Short rules of thumb. (Some of these are created automatically, but can possibly be manually dropped later, depending on your dbms. Don't assume you will always work on PostgreSQL.)
- Index every primary key.
- Index every foreign key.
- Index every column used in a JOIN clause.
- Index every column used in a WHERE clause.
- Study your documentation to learn the "esoteric" indexing options your dbms supports.
Every primary key means that multi-column primary keys should have a single index covering all columns. PostgreSQL will create this index automatically if you declare a multi-column primary key.
There are many cases in which a single multi-column index gives you better performance than several single-column indexes. Monitor slow queries and do testing to figure out which is which.
Assume that any change to indexing will improve some database activities and degrade others. I find it helpful to have a set of SQL statements that I can profile before and after making changes to indexes. This set includes SELECT, INSERT, UPDATE, and DELETE statements.

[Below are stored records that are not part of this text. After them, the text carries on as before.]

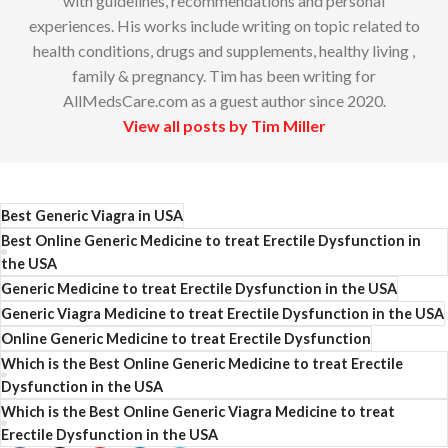
with guidelines, recommendations and personal
experiences. His works include writing on topic related to
health conditions, drugs and supplements, healthy living ,
family & pregnancy. Tim has been writing for
AllMedsCare.com as a guest author since 2020.
View all posts by Tim Miller
Best Generic Viagra in USA
Best Online Generic Medicine to treat Erectile Dysfunction in
the USA
Generic Medicine to treat Erectile Dysfunction in the USA
Generic Viagra Medicine to treat Erectile Dysfunction in the USA
Online Generic Medicine to treat Erectile Dysfunction
Which is the Best Online Generic Medicine to treat Erectile
Dysfunction in the USA
Which is the Best Online Generic Viagra Medicine to treat
Erectile Dysfunction in the USA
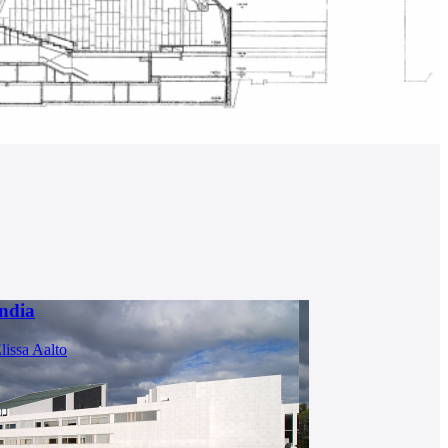
ndia
lissa Aalto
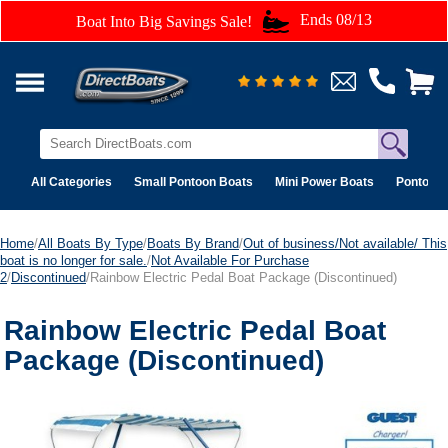
Ends 08/13
Boat Into Big Savings Sale!
All Categories
Small Pontoon Boats
Mini Power Boats
Pontoon 
Home
/
All Boats By Type
/
Boats By Brand
/
Out of business/Not available/ This
boat is no longer for sale.
/
Not Available For Purchase
2
/
Discontinued
/Rainbow Electric Pedal Boat Package (Discontinued)
Rainbow Electric Pedal Boat
Package (Discontinued)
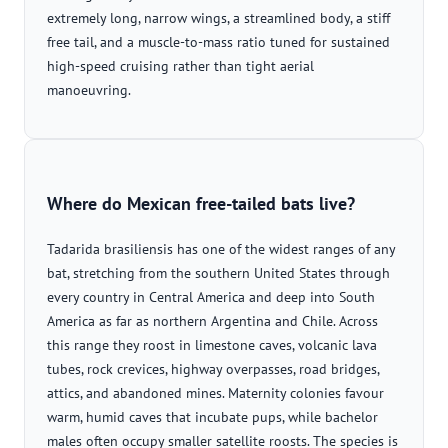
extremely long, narrow wings, a streamlined body, a stiff
free tail, and a muscle-to-mass ratio tuned for sustained
high-speed cruising rather than tight aerial
manoeuvring.
Where do Mexican free-tailed bats live?
Tadarida brasiliensis has one of the widest ranges of any
bat, stretching from the southern United States through
every country in Central America and deep into South
America as far as northern Argentina and Chile. Across
this range they roost in limestone caves, volcanic lava
tubes, rock crevices, highway overpasses, road bridges,
attics, and abandoned mines. Maternity colonies favour
warm, humid caves that incubate pups, while bachelor
males often occupy smaller satellite roosts. The species is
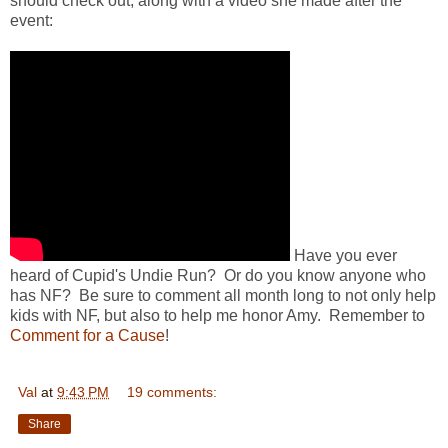
should check out, along with a video she made after the
event:
Have you ever
heard of Cupid's Undie Run? Or do you know anyone who
has NF? Be sure to comment all month long to not only help
kids with NF, but also to help me honor Amy. Remember to
Comment for a Cause
!
Val
at
9:43 PM
19 comments:
Share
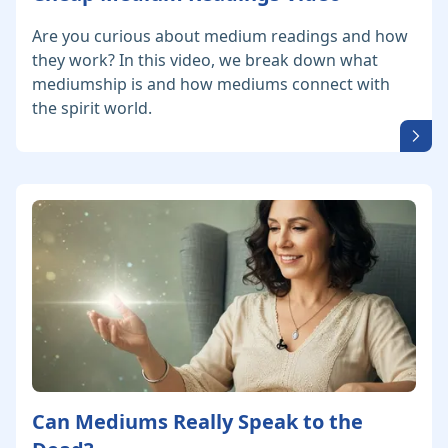
Are you curious about medium readings and how
they work? In this video, we break down what
mediumship is and how mediums connect with
the spirit world.
Can Mediums Really Speak to the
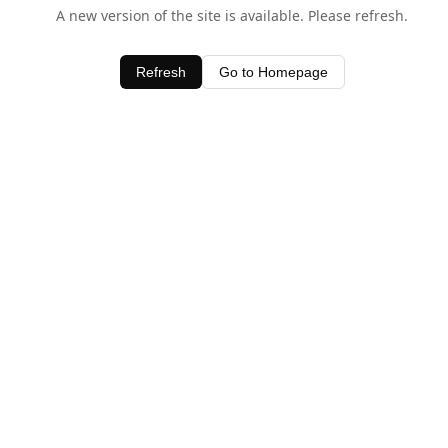
A new version of the site is available. Please refresh.
Refresh
Go to Homepage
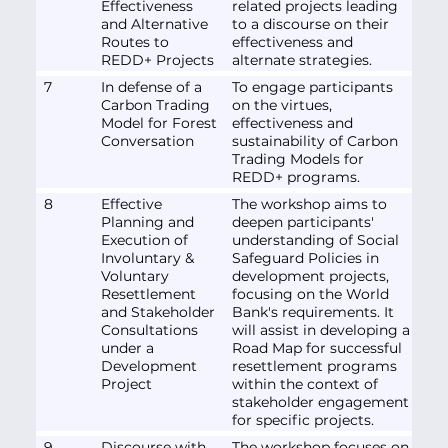
Effectiveness
related projects leading
and Alternative
to a discourse on their
Routes to
effectiveness and
REDD+ Projects
alternate strategies.
7
In defense of a
To engage participants
Carbon Trading
on the virtues,
Model for Forest
effectiveness and
Conversation
sustainability of Carbon
Trading Models for
REDD+ programs.
8
Effective
The workshop aims to
Planning and
deepen participants'
Execution of
understanding of Social
Involuntary &
Safeguard Policies in
Voluntary
development projects,
Resettlement
focusing on the World
and Stakeholder
Bank's requirements. It
Consultations
will assist in developing a
under a
Road Map for successful
Development
resettlement programs
Project
within the context of
stakeholder engagement
for specific projects.
9
Discourse with
The workshop focuses on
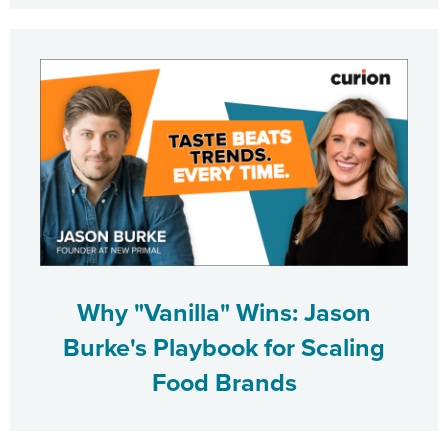
Why "Vanilla" Wins: Jason
Burke's Playbook for Scaling
Food Brands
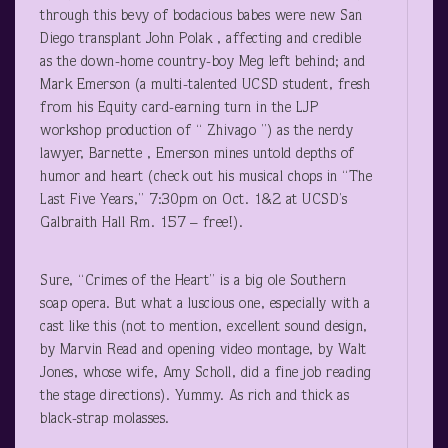
through this bevy of bodacious babes were new San
Diego transplant John Polak , affecting and credible
as the down-home country-boy Meg left behind; and
Mark Emerson (a multi-talented UCSD student, fresh
from his Equity card-earning turn in the LJP
workshop production of “ Zhivago ”) as the nerdy
lawyer, Barnette , Emerson mines untold depths of
humor and heart (check out his musical chops in “The
Last Five Years,” 7:30pm on Oct. 1&2 at UCSD’s
Galbraith Hall Rm. 157 – free!).
Sure, “Crimes of the Heart” is a big ole Southern
soap opera. But what a luscious one, especially with a
cast like this (not to mention, excellent sound design,
by Marvin Read and opening video montage, by Walt
Jones, whose wife, Amy Scholl, did a fine job reading
the stage directions). Yummy. As rich and thick as
black-strap molasses.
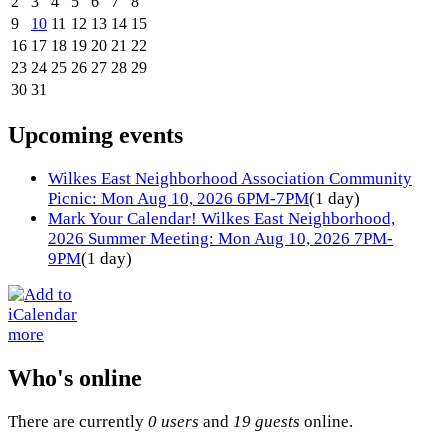
2
3
4
5
6
7
8
9
10
11
12
13
14
15
16
17
18
19
20
21
22
23
24
25
26
27
28
29
30
31
Upcoming events
Wilkes East Neighborhood Association Community
Picnic: Mon Aug 10, 2026 6PM-7PM
(1 day)
Mark Your Calendar! Wilkes East Neighborhood,
2026 Summer Meeting: Mon Aug 10, 2026 7PM-
9PM
(1 day)
more
Who's online
There are currently
0 users
and
19 guests
online.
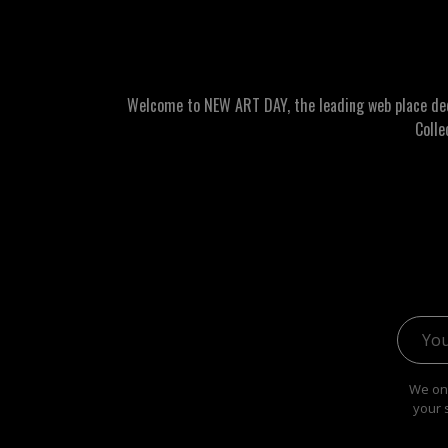
Welcome to NEW ART DAY, the leading web place dedic
Colle
Email 
We onl
your 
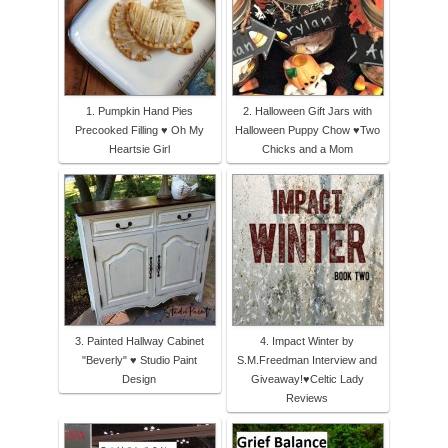
1. Pumpkin Hand Pies
2. Halloween Gift Jars with
Precooked Filling ♥ Oh My
Halloween Puppy Chow ♥Two
Heartsie Girl
Chicks and a Mom
3. Painted Hallway Cabinet
4. Impact Winter by
"Beverly" ♥ Studio Paint
S.M.Freedman Interview and
Design
Giveaway!♥Celtic Lady
Reviews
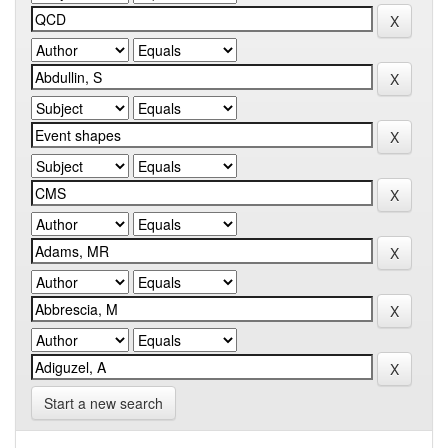
Start a new search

There's no substitute for studying the docs for your particular dbms.
- CREATE INDEX
- Indexes (Note especially the sections on indexing expressions, on partial indexes, and on examining index usage)

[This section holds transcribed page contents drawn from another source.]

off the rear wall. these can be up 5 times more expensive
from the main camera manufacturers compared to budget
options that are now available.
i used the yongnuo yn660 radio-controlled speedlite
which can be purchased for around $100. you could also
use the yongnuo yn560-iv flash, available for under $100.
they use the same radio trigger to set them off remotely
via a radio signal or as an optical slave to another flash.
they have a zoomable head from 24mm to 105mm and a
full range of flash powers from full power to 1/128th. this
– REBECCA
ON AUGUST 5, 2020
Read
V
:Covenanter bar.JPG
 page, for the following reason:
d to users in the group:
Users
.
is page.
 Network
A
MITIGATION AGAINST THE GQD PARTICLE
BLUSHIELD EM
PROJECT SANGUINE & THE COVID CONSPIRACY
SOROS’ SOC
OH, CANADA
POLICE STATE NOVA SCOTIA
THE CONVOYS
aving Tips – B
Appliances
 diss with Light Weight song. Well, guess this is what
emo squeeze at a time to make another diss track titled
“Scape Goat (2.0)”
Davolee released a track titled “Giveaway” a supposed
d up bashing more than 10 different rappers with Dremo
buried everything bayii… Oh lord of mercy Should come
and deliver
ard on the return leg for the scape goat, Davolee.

In addition to what @Catcall already provided, and to add a small corrective:
I also covered some basics in this closely related answer on SO recently.
Answers so far seem to indicate you need to create indexes on primary keys, but that's not the case in PostgreSQL (partial exceptions apply). I quote the manual here:
PostgreSQL automatically creates a unique index when a unique constraint or primary key is defined for a table. The index covers the columns that make up the primary key or unique constraint (a multicolumn index, if appropriate), and is the mechanism that enforces the constraint.
Bold emphasis mine.
You may want to create additional indexes for the second or later columns of a multi-column index, but the first one is generally covered just fine by a multicolumn index - except when additional columns make the index much larger. We discussed that in great detail under this related question:
Is a composite index also good for queries on the first field?
Multicolumn indexes, partial indexes and indexes on expressions are particularly powerful tools in PostgreSQL. Since PostgreSQL 9.2 there are also index-only scans, the equivalent of "covering indexes" in other RDBMS. This isn't another type of index, but a new capability of the RDBMS with existing index types.
Every index carries specific costs, so there is no way around some basic knowledge to really optimize indexing. Just creating more indexes can do more harm than good. In particular, indexes can prevent HOT updates from improving performance.
Generally, write operations (DELETE
, UPDATE
) become more expensive (but may also benefit!), while read operations (SELECT
) generally just benefit. Too many indexes can exhaust the cache memory so that even read operations can suffer.
Finally, this Postgres Wiki page on index maintenance features tools to find duplicate or unused indexes (among other things).